BEGIN Passage

4.   Conditions Precedent to Buyer's Performance.

     A.   Compliance with the Uniform Commercial Code, Bulk Transfers, or
          an opinion of counsel acceptable to Buyer that the transfer
          contemplated herein does not constitute a bulk sales transfer
          within the meaning of applicable law.

     B.   Delivery by Seller of any necessary clearances and approvals from
          state and/or local taxing authorities.

     C.   No action, suit, or arbitration before any court or government
          body pertaining to or having an effect upon the transaction shall
          have been instituted or threatened on or before the Closing Date.

     D.   All taxes, including, without limitations, state and local sales
          and inventory taxes, federal, state, and local income taxes,
          license fees and other administrative costs of doing business
          affecting or having the potential to affect the assets, shall
          have been paid current by Seller to the Closing Date.

END Passage
BEGIN Material supplied

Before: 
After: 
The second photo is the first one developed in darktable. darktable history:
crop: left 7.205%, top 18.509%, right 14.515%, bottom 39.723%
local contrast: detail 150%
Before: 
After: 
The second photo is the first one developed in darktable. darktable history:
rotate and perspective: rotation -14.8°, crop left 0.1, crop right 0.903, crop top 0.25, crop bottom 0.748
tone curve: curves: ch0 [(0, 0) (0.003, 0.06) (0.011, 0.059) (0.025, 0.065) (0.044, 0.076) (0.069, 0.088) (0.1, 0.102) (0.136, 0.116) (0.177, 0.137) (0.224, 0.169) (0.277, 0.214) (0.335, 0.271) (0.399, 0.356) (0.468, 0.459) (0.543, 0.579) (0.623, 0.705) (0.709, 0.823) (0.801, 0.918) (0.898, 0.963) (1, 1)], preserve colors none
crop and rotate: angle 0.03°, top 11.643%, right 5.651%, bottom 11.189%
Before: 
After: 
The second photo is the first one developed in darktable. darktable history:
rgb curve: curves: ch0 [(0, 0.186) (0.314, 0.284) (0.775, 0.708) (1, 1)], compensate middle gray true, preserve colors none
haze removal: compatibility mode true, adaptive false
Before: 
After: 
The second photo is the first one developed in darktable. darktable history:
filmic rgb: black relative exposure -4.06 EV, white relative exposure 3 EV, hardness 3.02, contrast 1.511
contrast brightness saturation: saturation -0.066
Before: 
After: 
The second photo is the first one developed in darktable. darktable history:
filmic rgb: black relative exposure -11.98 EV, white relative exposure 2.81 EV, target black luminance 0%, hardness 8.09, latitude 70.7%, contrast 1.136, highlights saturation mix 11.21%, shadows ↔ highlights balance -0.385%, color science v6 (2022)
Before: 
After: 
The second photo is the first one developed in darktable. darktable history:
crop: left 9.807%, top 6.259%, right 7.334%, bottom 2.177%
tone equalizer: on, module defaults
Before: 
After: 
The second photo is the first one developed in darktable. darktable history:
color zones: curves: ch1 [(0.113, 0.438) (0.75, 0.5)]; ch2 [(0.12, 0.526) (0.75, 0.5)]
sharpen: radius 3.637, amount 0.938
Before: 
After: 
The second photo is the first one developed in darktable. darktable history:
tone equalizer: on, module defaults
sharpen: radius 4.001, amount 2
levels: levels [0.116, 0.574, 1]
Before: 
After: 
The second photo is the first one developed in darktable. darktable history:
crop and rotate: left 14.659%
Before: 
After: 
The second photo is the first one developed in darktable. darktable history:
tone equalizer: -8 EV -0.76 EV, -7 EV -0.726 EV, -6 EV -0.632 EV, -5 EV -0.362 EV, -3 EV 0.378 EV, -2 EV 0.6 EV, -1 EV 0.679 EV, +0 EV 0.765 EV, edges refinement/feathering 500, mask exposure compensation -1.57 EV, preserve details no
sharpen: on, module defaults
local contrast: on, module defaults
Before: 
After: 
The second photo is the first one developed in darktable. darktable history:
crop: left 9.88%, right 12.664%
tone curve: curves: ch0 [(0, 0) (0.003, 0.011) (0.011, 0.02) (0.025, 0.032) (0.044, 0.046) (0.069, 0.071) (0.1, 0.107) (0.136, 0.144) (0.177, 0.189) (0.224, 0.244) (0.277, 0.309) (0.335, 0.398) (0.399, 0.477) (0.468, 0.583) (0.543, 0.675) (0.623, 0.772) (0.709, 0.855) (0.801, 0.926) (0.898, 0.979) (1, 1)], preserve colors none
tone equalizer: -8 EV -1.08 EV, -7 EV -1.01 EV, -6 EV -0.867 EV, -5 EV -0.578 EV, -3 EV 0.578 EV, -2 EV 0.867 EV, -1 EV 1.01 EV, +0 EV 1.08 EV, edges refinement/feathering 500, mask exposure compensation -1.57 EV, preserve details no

END Material supplied

• **Requirement**
According to the conditions precedent to Buyer's performance, up to what date must Seller have paid all taxes current?

• **Finished answer**
To the Closing Date.